Бруно поймал какую-то девушку, столкнувшуюся с ним, и с исступлённой жадностью поцеловал в беззащитные губы. Девушка ударила его. То же самое сделала её подруга с напомаженными чёрными волосами. Бруно выпустил девушку и, шатаясь, вернулся к своему месту у стены. «Боже, наконец я выздоравливаю!» Он чувствовал в себе силы начать всё сначала.
Он вытащил из-за пазухи розовый шёлковый платок и отёр лоб. Снова перечёл надпись на платке: «Der Herr ist mein Trost»[122]. «Больше похоже на вышитый чепрак, чем на носовой платок», — подумал Бруно и вспомнил фрау Вольф в Виттенберге, которая со слезами подарила ему этот платок.
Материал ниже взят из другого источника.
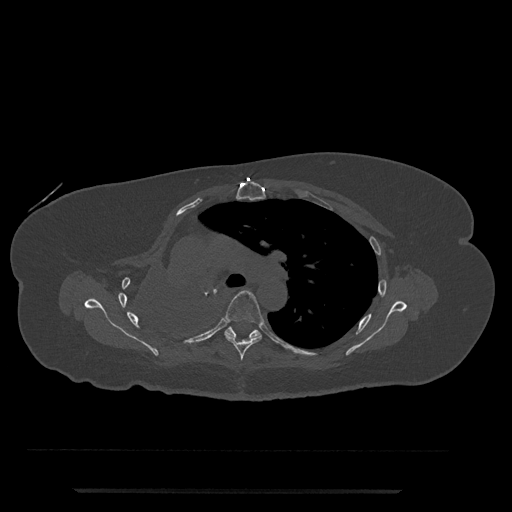
CT including the spine, one axial slice. Slice 527 of 797 in the series (ordered by position). Reconstruction kernel Br40s/3. Bone window (W 1800 / L 400 HU). 0.5 mm slice thickness. 512 × 512 image matrix, field of view 440 × 440 mm. Female patient, age 51 years. Case-level facts recorded for this patient, not image findings: primary cancer: neuro; vertebrae with lytic lesions (as recorded): T8.
Annotated regions visible in this slice (semi-automatically segmented with operator editing):
- T5 vertebra: bounding box (x1, y1, x2, y2) in pixels: (224, 290, 265, 361)
- T6 vertebra: (225, 327, 261, 339)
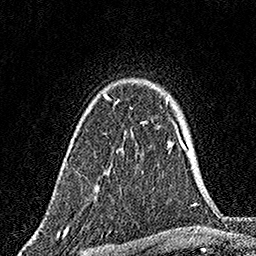
Breast MRI, one axial slice. Slice 118 of 160 in the series (ordered by position). Cropped to one breast. Dynamic contrast-enhanced series, time point 2 of 7 at this slice position (early post-contrast). 1.5 T. TE 3.5 ms, TR 7.2 ms. 1 mm slice thickness. 256 × 256 image matrix, field of view 165 × 165 mm. Female patient.
Outlined on this slice (semi-automatically segmented with operator editing):
- enhancing-tissue mask used for the functional tumour volume (all voxels passing the contrast-enhancement thresholds inside the analysis volume; usually the tumour): bounding box (x1, y1, x2, y2) in pixels: (104, 94, 145, 123)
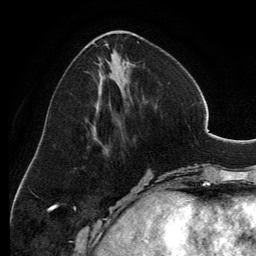
Breast MRI, one axial slice; cropped to one breast; dynamic contrast-enhanced series, time point 2 of 6 at this slice position (early post-contrast); 3 T; TE 2.8 ms, TR 6.9 ms; 256 × 256 image matrix. Female patient.
Outlined on this slice (semi-automatically segmented with operator editing):
- enhancing-tissue mask used for the functional tumour volume (all voxels passing the contrast-enhancement thresholds inside the analysis volume; usually the tumour): box from (x=93, y=30) to (x=143, y=152) px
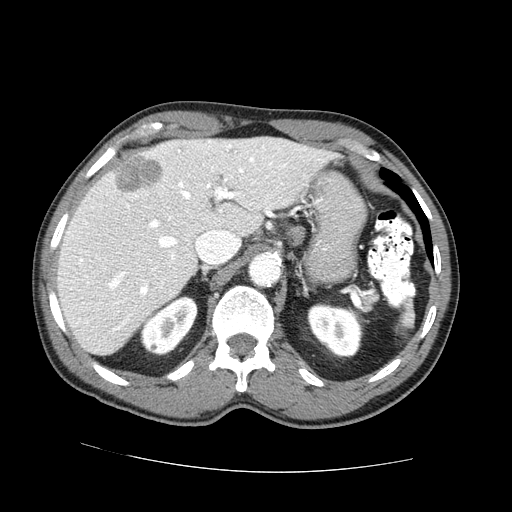
Contrast-enhanced abdominal CT (liver protocol), one axial slice. Position 49 of 73 along the scan axis. Reconstruction kernel STANDARD. 100 kVp. One of 2 acquisitions stored at this slice position. Soft-tissue window (W 400 / L 40 HU). 512 × 512 image matrix, field of view 380 × 380 mm. From the clinical record (not read from this slice): diagnosis: hepatocellular carcinoma (patient treated with transarterial chemoembolisation; whether this scan precedes or follows treatment is not stated here); TNM stage (as recorded): Stage-IVA; Child-Pugh class: A; tumour differentiation: no biopsy; tumour nodularity: uninodular.
Structures marked on this image (semi-automatically segmented with operator editing):
- liver parenchyma outside the tumour (the mass and vessels are separate outlines, so this box may not span the whole liver): bounding box [x1, y1, x2, y2] px = [56, 136, 334, 354]
- mass: [114, 155, 161, 192]
- portal vein: [80, 141, 286, 331]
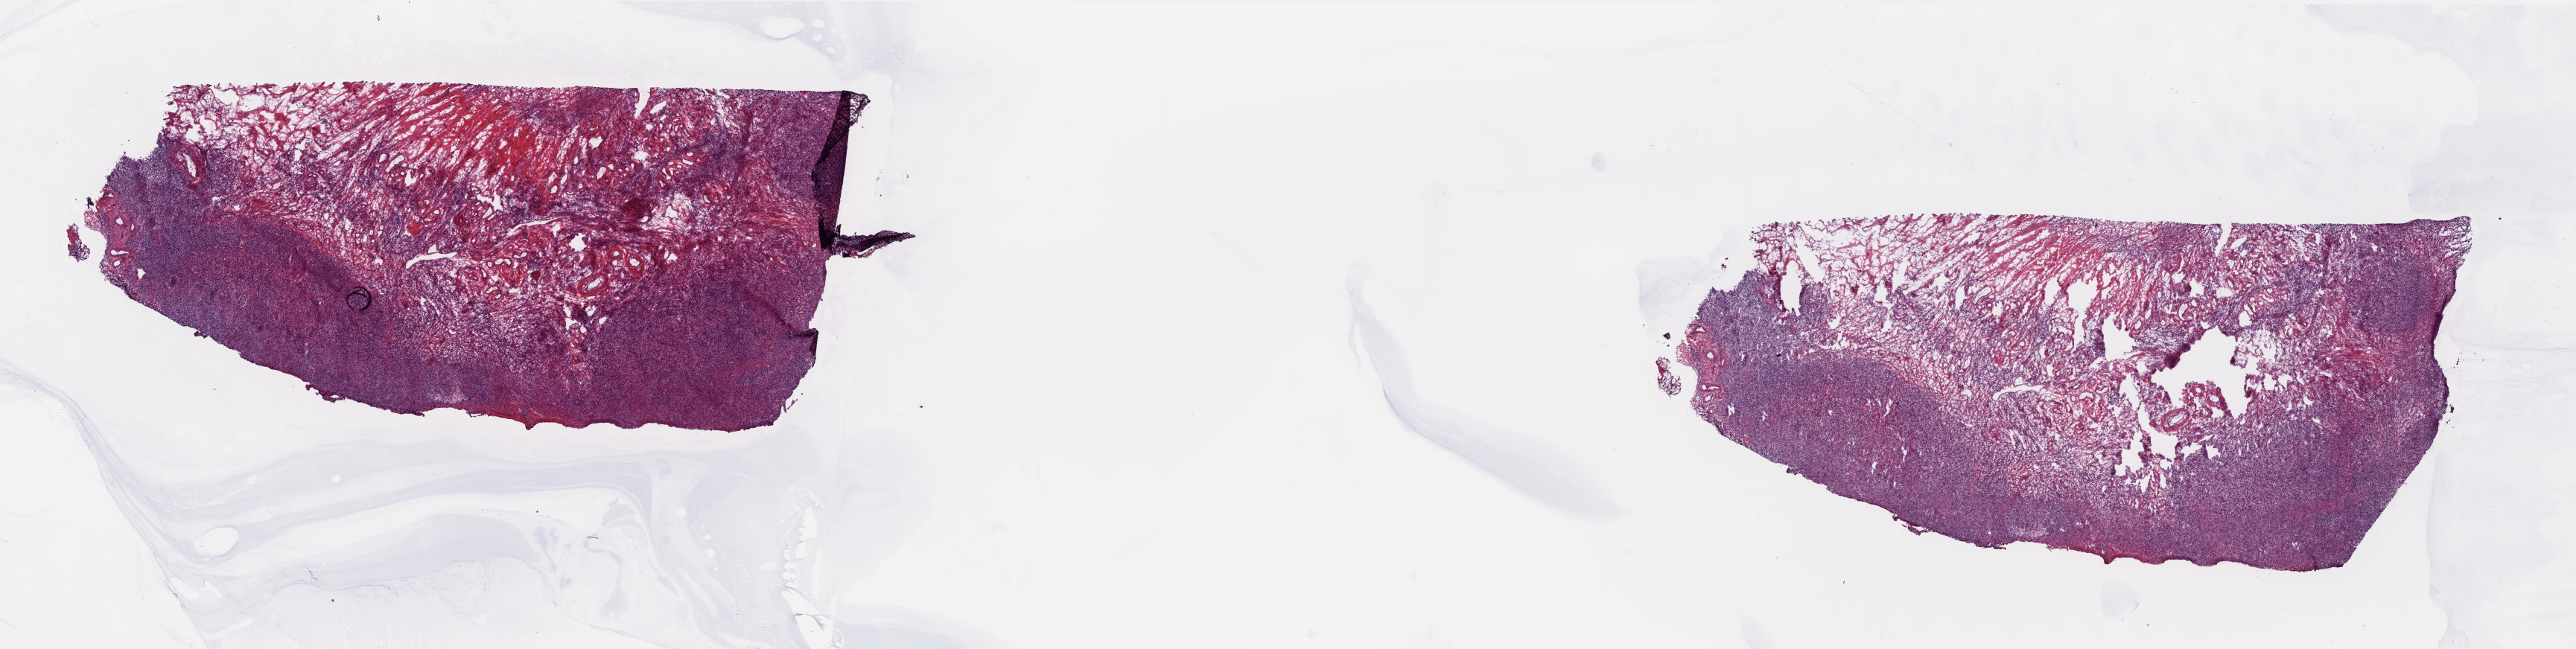
Whole-slide histology image, H&E-stained — low-resolution overview of the scanned area, about 27.9 x 7.0 mm (slide scanned at 20x), frozen section from the top of the tissue portion, sample: solid tissue normal (non-tumour tissue), uterus. Female patient; age at initial diagnosis 81 years. Slide review estimates, as recorded: tumour cells 0%, tumour nuclei 0%, normal cells 80%, stromal cells 20%, necrosis 0%. Inflammatory infiltration, as recorded: lymphocyte infiltration 0%, monocyte infiltration 0%, neutrophil infiltration 0%.
This section: solid tissue normal sample (biorepository sample class). Patient diagnosis: Mullerian mixed tumor (endometrium).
На одном из городских бульваров разыгрывалась маскарадная пьеса, но Бруно решил, что не стоит идти смотреть её. Мимо прошло несколько купцов, не обращая внимания на толпу. Бруно слышал, как они говорили между собой о квинталах[123] перца и корицы. Увидев перед собой в эту минуту двери какой-то церкви, Бруно пробрался сквозь толпу и вошёл внутрь. В церкви тоже было шумно и тесно, но он нашёл свободное местечко подле купели и прислонился к колонне, думая о том, что он узнал, когда наводил справки о новом Папе.